Serge Joncour est un maitre en matière de restitution de toute une époque, multipliant, en plus des thématiques évoquées précédemment, les références à l'histoire de France ( élection de François Mitterrand, nuage de Tchernobyl, marée noire d'Erika ) mais aussi à une culture d'époque ( des téléphones en bakélite en passant par les supermarchés Mammouth ). C'est extrêmement précis, ça bouillonne de vie de partout … peut-trop d'ailleurs par moment, j'aurai aimé voir certains thèmes plus approfondis, mais le projet de l'auteur est d'en faire un cadre dense à son intrigue romanesque.

Car du romanesque, il y en a. On n'est absolument pas dans le récit froid et désincarné d'une époque.
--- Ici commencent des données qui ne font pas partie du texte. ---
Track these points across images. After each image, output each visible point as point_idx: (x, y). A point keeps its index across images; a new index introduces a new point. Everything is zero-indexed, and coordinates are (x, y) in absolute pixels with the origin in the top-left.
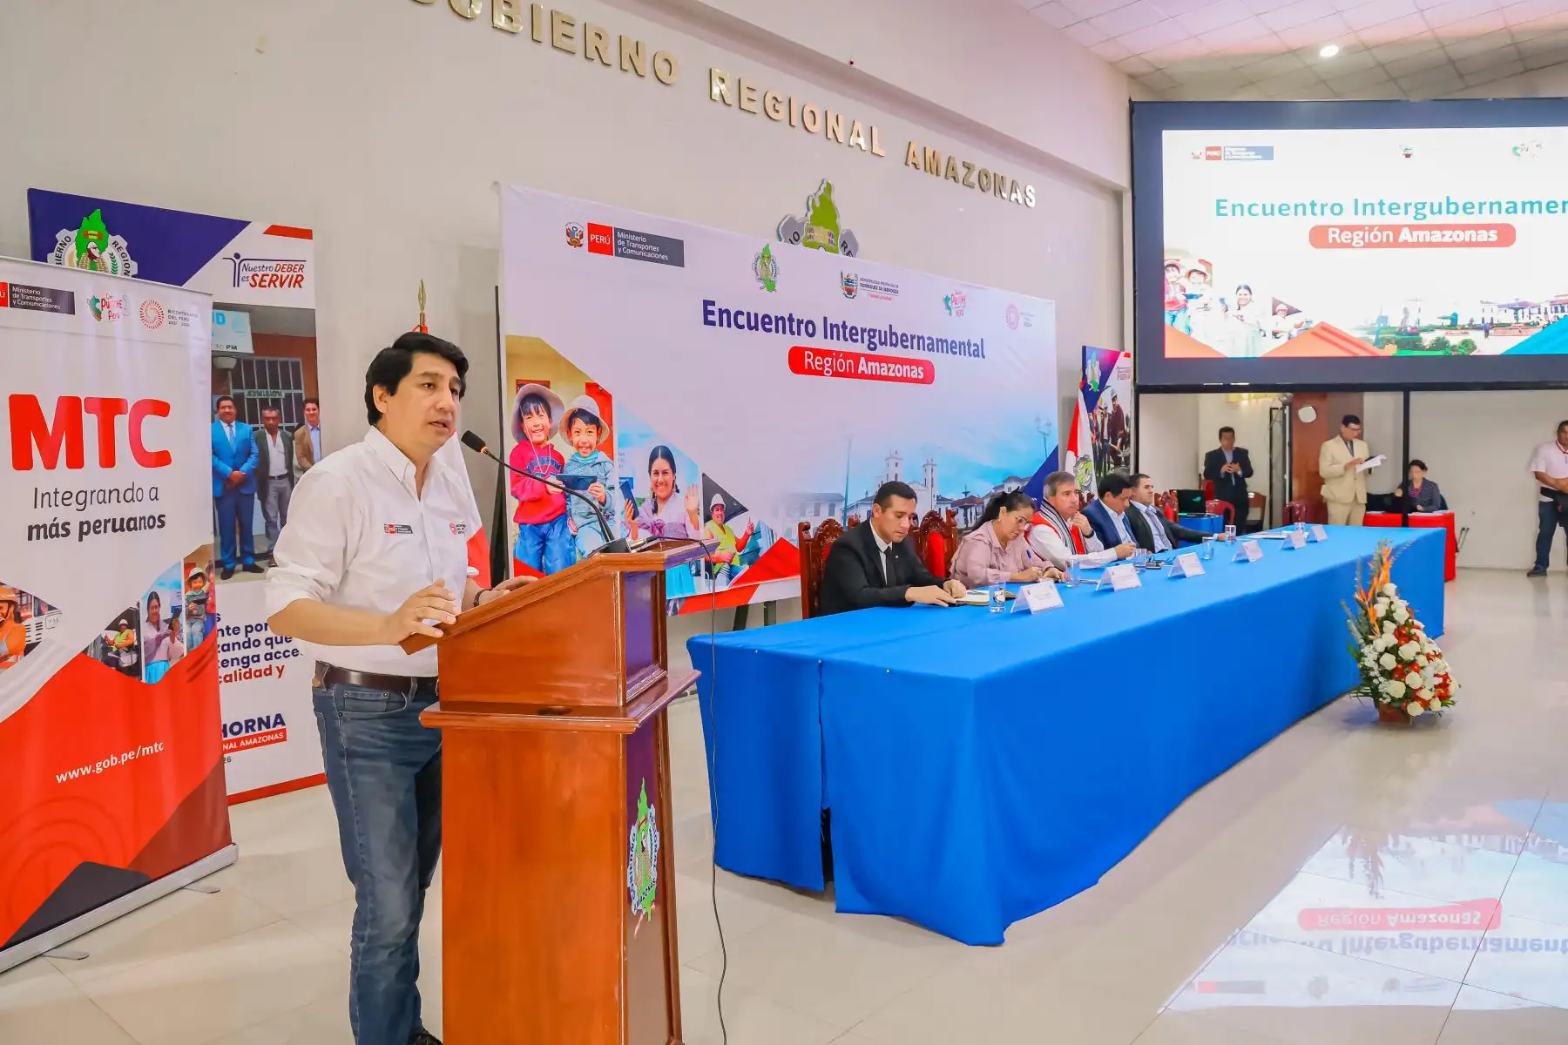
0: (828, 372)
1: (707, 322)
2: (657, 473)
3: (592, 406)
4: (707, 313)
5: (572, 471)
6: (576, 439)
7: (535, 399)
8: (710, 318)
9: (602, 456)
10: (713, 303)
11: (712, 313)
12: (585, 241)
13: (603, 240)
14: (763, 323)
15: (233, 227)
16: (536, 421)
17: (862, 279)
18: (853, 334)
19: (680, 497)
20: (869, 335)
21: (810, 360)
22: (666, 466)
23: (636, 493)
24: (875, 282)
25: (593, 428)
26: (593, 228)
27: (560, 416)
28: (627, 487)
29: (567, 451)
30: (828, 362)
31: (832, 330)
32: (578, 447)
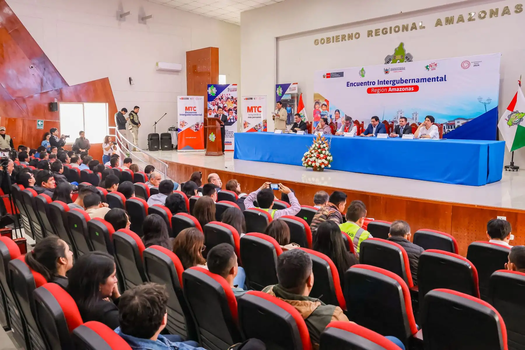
0: (378, 92)
1: (347, 86)
2: (336, 114)
3: (326, 103)
4: (348, 84)
5: (322, 114)
6: (323, 108)
7: (317, 103)
8: (348, 85)
9: (327, 111)
10: (349, 82)
11: (349, 84)
12: (326, 77)
13: (329, 76)
14: (361, 84)
15: (289, 85)
16: (317, 106)
17: (391, 69)
18: (387, 82)
19: (341, 118)
20: (393, 82)
21: (373, 90)
22: (338, 113)
23: (332, 117)
24: (396, 68)
25: (326, 107)
26: (327, 74)
27: (321, 105)
28: (331, 116)
29: (321, 110)
30: (378, 90)
31: (379, 82)
32: (323, 110)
Les personnages sont magnifiquement campés, à commencer par l'attachant Alexandre, un superbe personnage que l'on voit grandir, réfléchir, se remettre en question puis s'insurger, lui qui traverse les transformations d'un monde paysan qu'il croyait immuable et qu'il voit menacer de toutes parts. Et puis il y a son histoire d'amour avec Constanze, d'un romantisme fou, atypique et puissante.

En fait, cette épopée rurale est un hymne célébrant la poésie de la vie et de la nature, superbement décrite, enveloppant les personnages de sa bienveillance. Comme le titre l'indique, l'homme n'est pas un élément dissociée du décor, il est un élément du décor, il est un parmi les végétaux et les animaux. Serge Joncour donne une dimension quasi animiste à la terre, animée de forces qu'on ressent pour peu qu'on vive à son contact. Pour autant, ce roman terrien et sensible à la fibre écolo n'est jamais naïvement passéiste ou réactionnaire. Il est juste d'une grande acuité pour nous faire réfléchir sur le monde dans lequel nous souhaitons vivre, sonnant avec subtilité le réveil des consciences et de l'indignation légitime face aux travers de notre époque. Je regrette juste une écriture un peu terne qui ne m'a pas emportée autant que le sujet.